Cisco-Talos / clamav

ClamAV - Documentation is here: https://docs.clamav.net
https://www.clamav.net/
GNU General Public License v2.0
4.38k stars 704 forks source link

Text is not parsed in some PDFs #937

Open SecT0uch opened 1 year ago

SecT0uch commented 1 year ago

Describe the bug

I've got a PDF sample where clamav is not able to extract the text, while pdftotext (https://poppler.freedesktop.org) and pdf2txt.py (https://pdfminersix.readthedocs.io/en/latest/) can.

How to reproduce the problem

clamscan CG.pdf --leave-temps to keep the normalized files.

The document contain the following text: "This document contains protected files" grep -ri protected /tmp/20230601_094730-CG.pdf.7c648d30d0 returns nothing.

Replace this text with the output from the ClamAV command:

Config file: clamd.conf
-----------------------
LogFile = "/var/log/clamav/clamd.log"
LogTime = "yes"
PidFile = "/run/clamav/clamd.pid"
TemporaryDirectory = "/tmp"
LocalSocket = "/run/clamav/clamd.ctl"
User = "clamav"

Config file: freshclam.conf
---------------------------
PidFile = "/run/clamav/freshclam.pid"
UpdateLogFile = "/var/log/clamav/freshclam.log"
DatabaseMirror = "database.clamav.net"

Config file: clamav-milter.conf
-------------------------------
LogFile = "/var/log/clamav/clamav-milter.log"
LogTime = "yes"
PidFile = "/run/clamav/clamav-milter.pid"
TemporaryDirectory = "/tmp"
User = "clamav"

Software settings
-----------------
Version: 1.0.1
Optional features supported: MEMPOOL AUTOIT_EA06 BZIP2 LIBXML2 PCRE2 ICONV JSON RAR 

Database information
--------------------
Database directory: /var/lib/clamav
daily.cvd: version 26916, sigs: 2035172, built on Tue May 23 09:22:39 2023
main.cvd: version 62, sigs: 6647427, built on Thu Sep 16 14:32:42 2021
bytecode.cvd: version 334, sigs: 91, built on Wed Feb 22 22:33:21 2023
Total number of signatures: 8682690

Platform information
--------------------
uname: Linux 6.3.5-1-MANJARO #1 SMP PREEMPT_DYNAMIC Tue May 30 16:59:18 UTC 2023 x86_64
OS: Linux, ARCH: x86_64, CPU: x86_64
Full OS version: "Manjaro Linux"
zlib version: 1.2.13 (1.2.13), compile flags: a9
platform id: 0x0a21a1a108000000000c0201

Build information
-----------------
GNU C: 12.2.1 20230201 (12.2.1)
sizeof(void*) = 8
Engine flevel: 161, dconf: 161

Attachments

It is a phishing PDF, containing a link to a malicious website.

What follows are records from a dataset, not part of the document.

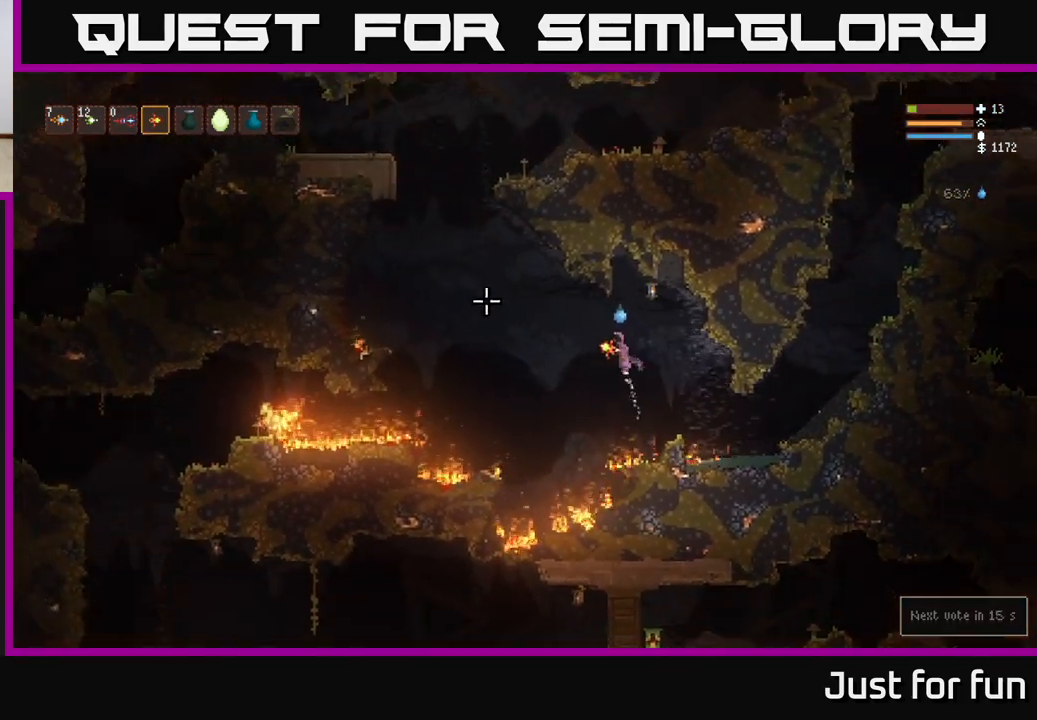
Gameplay with a controller (Xbox layout); each line is a JSON object with the inputs held at the frame after it. "events" lists button and stick changes between this image and that frame as [ms after this image, input, new state], when the widget could be followed in between. Not read: R3.
{"buttons": ["L2"], "left_stick": "left", "right_stick": "up", "events": [[17, "L2", "up"], [200, "L2", "down"], [300, "L2", "up"], [450, "L2", "down"]]}
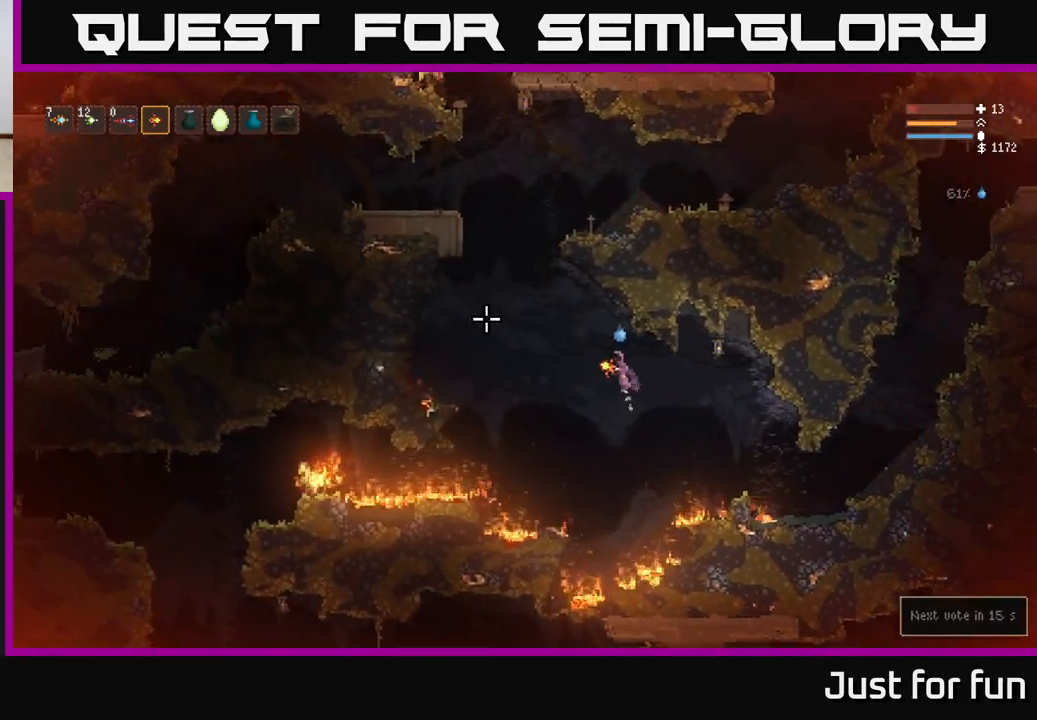
{"buttons": ["L2"], "left_stick": "left", "right_stick": "up", "events": []}
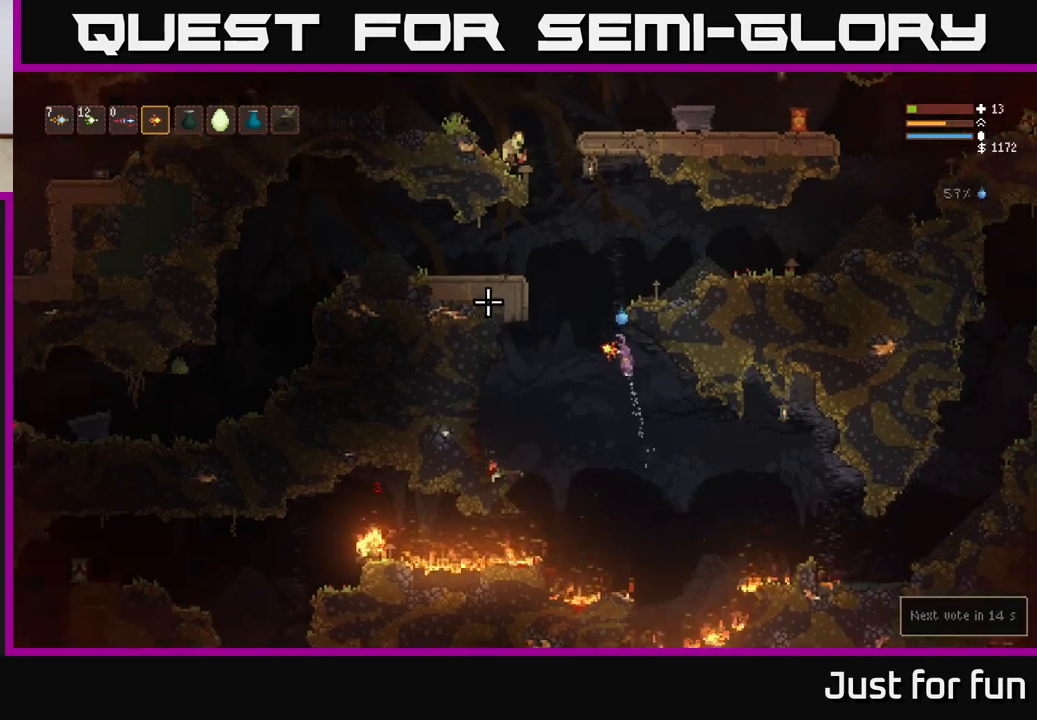
{"buttons": [], "left_stick": "center", "right_stick": "up", "events": [[167, "left_stick", "center"], [250, "left_stick", "right"], [350, "R2", "down"], [450, "L2", "up"], [450, "R2", "up"], [500, "left_stick", "center"]]}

File can be found here: https://www.virustotal.com/gui/file/5faeb2ce23c9f86b085ec11733bc711ba1ca410d506e9df0be5f19c2db1730cc

Sanesecurity commented 1 year ago

Not sure if it's the same sort of issue but here's a pdf section part with --leave-temp

[<0044> <0065> <0061> <0072> <0009> <0063> <006C> <0069> <006E> <0074> <002C> <0056> <0066> <0079> <0064> <0073> <0075> <006F> <0070> <006D> <007A> <002E> <0054> <0068> <006A> <006B> <0067> <0076>

The text in the pdf is:

"Dear client, We are sorry to inform you that you account is currently frozen you can't (deposit, withdrawal, convert, transfer...) any of your funds until you confirm your account details."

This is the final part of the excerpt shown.